Collected data
# # # #

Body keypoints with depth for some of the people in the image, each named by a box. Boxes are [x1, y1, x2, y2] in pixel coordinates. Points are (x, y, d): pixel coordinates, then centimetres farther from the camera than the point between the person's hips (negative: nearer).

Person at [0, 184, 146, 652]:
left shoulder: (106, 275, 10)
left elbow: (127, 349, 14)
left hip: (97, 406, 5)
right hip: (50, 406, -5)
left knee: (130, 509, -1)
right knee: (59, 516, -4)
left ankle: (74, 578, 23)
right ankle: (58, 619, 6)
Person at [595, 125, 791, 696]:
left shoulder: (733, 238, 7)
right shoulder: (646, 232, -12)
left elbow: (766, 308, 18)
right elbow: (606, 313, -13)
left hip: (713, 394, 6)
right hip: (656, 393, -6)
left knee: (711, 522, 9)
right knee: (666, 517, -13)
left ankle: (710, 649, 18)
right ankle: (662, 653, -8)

# # # #

Report every line of the listing that contains the word "knee".

» **FINISHED TASK**
left knee: (130, 509, -1)
right knee: (59, 516, -4)
left knee: (711, 522, 9)
right knee: (666, 517, -13)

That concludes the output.